Supervised learning algorithms#
Supervised learning (SL) is the machine learning task of learning a function that maps an input to an output based on example input-output pairs. It infers a function from labeled training data consisting of a set of training examples. In supervised learning, each example is a pair consisting of an input object (typically a vector) and a desired output value (also called the supervisory signal). A supervised learning algorithm analyzes the training data and produces an inferred function, which can be used for mapping new examples.

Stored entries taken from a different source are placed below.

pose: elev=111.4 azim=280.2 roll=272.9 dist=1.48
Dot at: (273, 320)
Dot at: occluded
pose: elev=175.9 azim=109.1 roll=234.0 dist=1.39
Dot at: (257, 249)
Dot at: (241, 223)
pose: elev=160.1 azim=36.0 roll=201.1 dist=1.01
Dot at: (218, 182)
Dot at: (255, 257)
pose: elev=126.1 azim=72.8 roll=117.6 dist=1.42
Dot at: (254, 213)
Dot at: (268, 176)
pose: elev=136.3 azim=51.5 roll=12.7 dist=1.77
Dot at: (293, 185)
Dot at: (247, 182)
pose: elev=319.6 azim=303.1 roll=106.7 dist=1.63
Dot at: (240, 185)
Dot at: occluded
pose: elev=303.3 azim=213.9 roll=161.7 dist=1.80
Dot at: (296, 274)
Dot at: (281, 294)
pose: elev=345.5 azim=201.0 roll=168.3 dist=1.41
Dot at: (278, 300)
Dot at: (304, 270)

These notebooks serve us to practice some ML techniques, and as snippets to build on.
Algorithms#
Algorithm |
Good for |
---|---|
Nearest neighbors |
Good for small datasets, good as a baseline, easy to explain. |
Linear models |
Go-to as a first algorithm to try, good for very large datasets, good for very high-dimensional data. |
Naive Bayes |
Only for classification. Even faster than linear models, good for very large datasets and high-dimensional data. Often less accurate than linear models. |
Decision trees |
Very fast, don’t need scaling of the data, can be visualized and easily explained. |
Random forests |
Nearly always perform better than a single decision tree, very robust and powerful. Don’t need scaling of data. Not good for very high-dimensional sparse data. |
Gradient boosted decision trees |
Often slightly more accurate than random forests. Slower to train but faster to predict than random forests, and smaller in memory. Need more parameter tuning than random forests. |
Support vector machines |
Powerful for medium-sized datasets of features with similar meaning. Require scaling of data, sensitive to parameters. Training time with SVMs can be high. Less effective on noisier datasets with overlapping classes. |
Neural networks |
Can build very complex models, particularly for large datasets. Sensitive to scaling of the data and to the choice of parameters. Large models need a long time to train. |